Les filles discutaient et riaient comme des moineaux sur une branche. Claire hésitait à interrompre cette joyeuse complicité. L’infirmière lui avait attribué cette chambre avec ces jeunes femmes qui allaient devenir mamans pour la première fois. C’était un peu gênant.
— Bonjour les filles ! — Claire s’assit doucement sur son lit, enroulée dans une blouse informe, remettant en place son chignon défait. La veille, elle n’avait pas eu le temps de se coiffer. Après le travail, elle s’était juste assise sur le perron, trop épuisée pour monter chez elle. Heureusement, sa belle-mère était venue lui rendre visite, avait appelé rapidement une ambulance et l’avait emmenée à l’hôpital. Tout avait été si précipité qu’elle n’avait même pas eu le temps de prendre ses papiers ni son sac. Elle avait cru que le travail avait commencé. Mais ce n’était qu’un faux départ.
— On ne savait même pas que vous étiez arrivée cette nuit ! — Les filles se mirent à la saluer, tentant d’engager la conversation pour briser la gêne. Elles remarquèrent tout de suite que la nouvelle avait l’âge d’être leur mère. Chacune pensa, un peu jugeante : qu’est-ce qu’elle vient faire ici à son âge ? À son âge, c’est plutôt aux petits-enfants qu’on devrait penser, et voilà qu’elle se trimballe avec son ventre dans cette blouse !

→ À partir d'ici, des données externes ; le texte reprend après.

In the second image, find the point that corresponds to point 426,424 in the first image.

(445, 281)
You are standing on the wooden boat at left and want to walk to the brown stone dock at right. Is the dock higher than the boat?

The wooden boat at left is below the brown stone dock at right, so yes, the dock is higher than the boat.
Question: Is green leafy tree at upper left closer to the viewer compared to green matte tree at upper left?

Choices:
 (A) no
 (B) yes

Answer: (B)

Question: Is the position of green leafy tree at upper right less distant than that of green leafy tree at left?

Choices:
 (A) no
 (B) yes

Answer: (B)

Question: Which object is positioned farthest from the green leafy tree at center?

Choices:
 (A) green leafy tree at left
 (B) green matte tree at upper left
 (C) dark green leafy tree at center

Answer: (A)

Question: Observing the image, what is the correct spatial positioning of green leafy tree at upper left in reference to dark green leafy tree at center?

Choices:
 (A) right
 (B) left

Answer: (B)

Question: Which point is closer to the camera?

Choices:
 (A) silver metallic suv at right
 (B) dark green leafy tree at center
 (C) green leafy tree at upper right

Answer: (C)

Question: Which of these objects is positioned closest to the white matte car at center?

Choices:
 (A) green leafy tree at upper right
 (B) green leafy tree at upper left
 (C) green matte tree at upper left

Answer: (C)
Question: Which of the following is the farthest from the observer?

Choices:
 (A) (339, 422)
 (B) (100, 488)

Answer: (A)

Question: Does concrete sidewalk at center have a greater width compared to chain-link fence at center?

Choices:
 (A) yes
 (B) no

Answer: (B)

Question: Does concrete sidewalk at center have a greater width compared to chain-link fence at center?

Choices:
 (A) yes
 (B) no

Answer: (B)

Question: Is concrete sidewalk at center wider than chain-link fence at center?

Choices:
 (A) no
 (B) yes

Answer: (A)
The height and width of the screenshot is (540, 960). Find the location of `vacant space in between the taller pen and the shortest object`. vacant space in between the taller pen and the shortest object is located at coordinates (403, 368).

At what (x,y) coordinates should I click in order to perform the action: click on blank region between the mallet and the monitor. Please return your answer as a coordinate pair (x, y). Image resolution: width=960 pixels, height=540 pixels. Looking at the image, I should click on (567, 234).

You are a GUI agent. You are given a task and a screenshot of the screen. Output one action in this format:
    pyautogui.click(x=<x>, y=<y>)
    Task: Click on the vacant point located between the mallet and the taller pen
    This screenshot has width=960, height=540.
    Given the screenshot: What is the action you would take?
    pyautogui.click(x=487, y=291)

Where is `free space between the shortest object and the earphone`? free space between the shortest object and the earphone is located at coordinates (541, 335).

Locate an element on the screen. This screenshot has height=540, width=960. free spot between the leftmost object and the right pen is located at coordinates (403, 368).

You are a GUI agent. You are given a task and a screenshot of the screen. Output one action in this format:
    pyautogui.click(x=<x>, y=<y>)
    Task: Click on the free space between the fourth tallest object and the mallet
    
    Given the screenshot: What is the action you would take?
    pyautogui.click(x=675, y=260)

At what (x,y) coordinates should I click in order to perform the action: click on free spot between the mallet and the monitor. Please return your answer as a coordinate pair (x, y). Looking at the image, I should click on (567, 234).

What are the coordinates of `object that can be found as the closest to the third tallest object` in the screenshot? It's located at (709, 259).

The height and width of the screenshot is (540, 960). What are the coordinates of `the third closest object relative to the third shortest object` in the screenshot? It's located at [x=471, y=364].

Claire comprenait leurs regards. Elle avait affronté ces jugements pendant neuf mois. Au début, elle avait ressenti honte et malaise. Puis ça s’était apaisé, laissant place à la seule pensée de son enfant. Elle ne savait même pas encore si ce serait une fille ou un garçon. Dans la tourmente, elle n’avait eu droit qu’à une seule échographie. L’infirmière stricte n’avait pas voulu lui dire le sexe du bébé, et Claire n’avait pas osé demander. L’essentiel, c’était qu’il soit en bonne santé.
Quatre voisines, toutes jeunes, bien soignées, immédiatement avaient reconnu que Claire venait d’un village. Fatiguée, abattue, les épaules basses et le regard éteint. Écouter son histoire ne semblait pas les passionner. Elles ignoraient tout des accouchements avec doula ou de l’ambiance idéale en salle de travail. Elles se croyaient très savantes grâce aux forums et aux livres, prêtes pour le plus grand jour. Mais par politesse, elles demandèrent au moins pourquoi la nouvelle avait été hospitalisée si près du Nouvel An.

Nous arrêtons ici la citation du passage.